Although generic drugs are beneficial to consumers because they are offered as a more cost effective alternative to brand-name prescriptions, brand-name manufacturers are vulnerable to potential lawsuits because of generic drugs. Under the Drug Price Competition and Patent Term Restoration Act of 1984 (Hatch-Waxman Act), generic manufacturers are able to quickly enter the market following the termination of a brand-name drug’s patent. As a result of the Hatch-Waxman Act, 75% of all drugs on the market are generic. The Hatch-Waxman Act, however, also requires generic drug manufacturers to duplicate the brand-name drug’s warning label. As an unintended consequence, injuries have resulted because of a generic drug’s defective warning labels. A majority and minority view concerning the issue of liability have emerged. Under the majority view, brand-name manufacturers cannot be held liable for harm caused because of the generic drug. The minority view, however, has justified holding brand-name manufacturers liable based on the theory that the generic prescription was done in reliance of the brand-name’s warning label.
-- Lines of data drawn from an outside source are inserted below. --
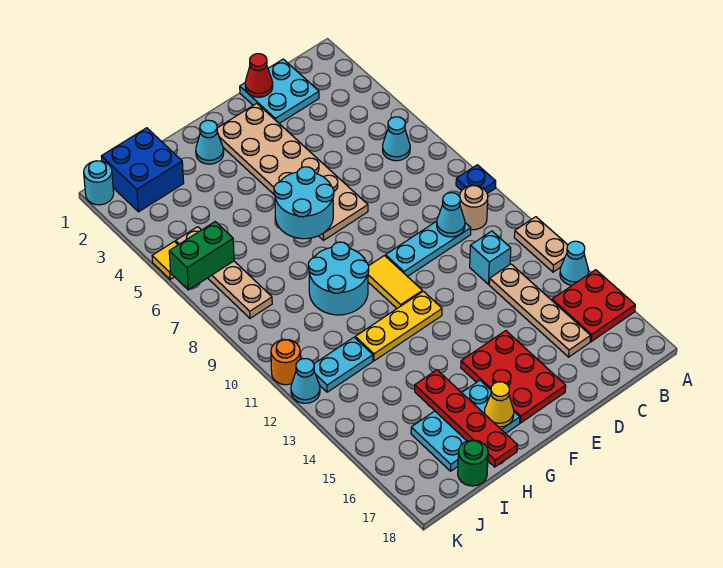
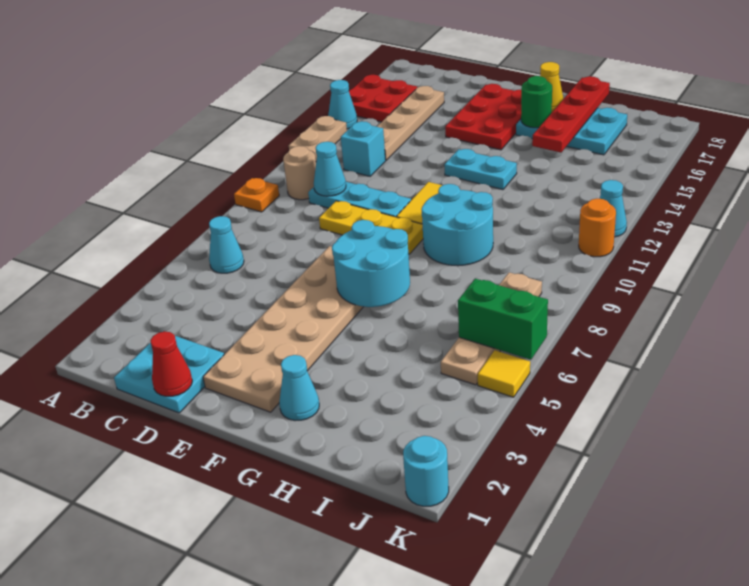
blue 1x1 plate [456,165,496,194] -> orange 1x1 plate [234,178,279,212]
yellow 1x3 plate [355,291,442,361] -> yellow 1x3 plate moved to [319,201,423,254]
blue 2x2 brick [101,128,184,212] -> none
cyan 1x2 plate [314,337,373,392] -> cyan 1x2 plate moved to [444,149,517,190]
green 1x1 round brick [458,440,488,486] -> green 1x1 round brick moved to [521,76,552,128]

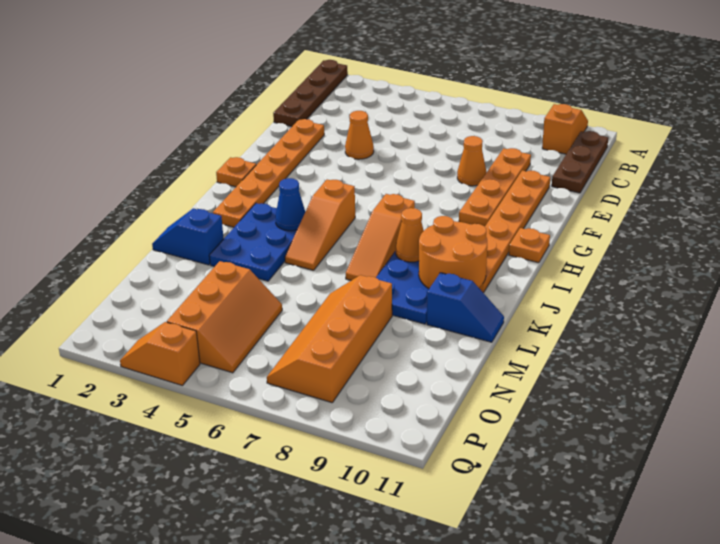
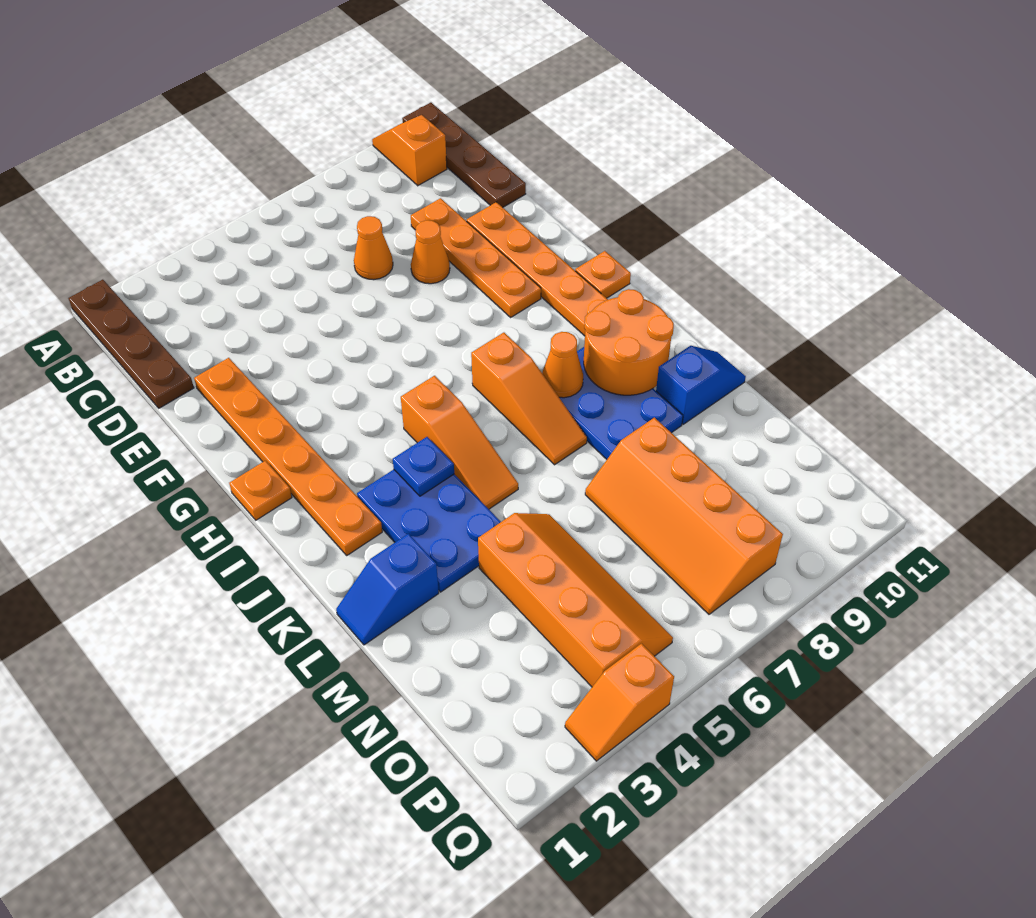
brown 1x3 plate [552,131,608,193] -> brown 1x4 plate [402,103,526,207]
orange 1x1 cone [345,111,374,159] -> orange 1x1 cone moved to [354,216,393,280]
blue 1x1 cone [275,178,305,231] -> blue 1x1 plate [393,437,454,496]
orange 2x3 slope [167,261,282,373] -> orange 2x4 slope [478,513,673,687]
More needs to be done to prevent brand-name manufacturers from being held liable for the harm caused by generic drugs. Although brand-name drugs can produce revenue in the millions during the patent’s term, this is necessary to offset the expenses of product testing. If brand-name manufacturers were required to consider potential liability because of generic drugs, the manufacturer may choose to leave the market. If drug manufacturers leave the market, the public will lose the potential benefit of the manufacturers’ research and innovation. Therefore, lawmakers must pass legislation that expressly preempts state tort law which may hold brand-name manufacturers liable, and remove the requirement that generic drug manufacturers must duplicate the brand-name drug’s warning label.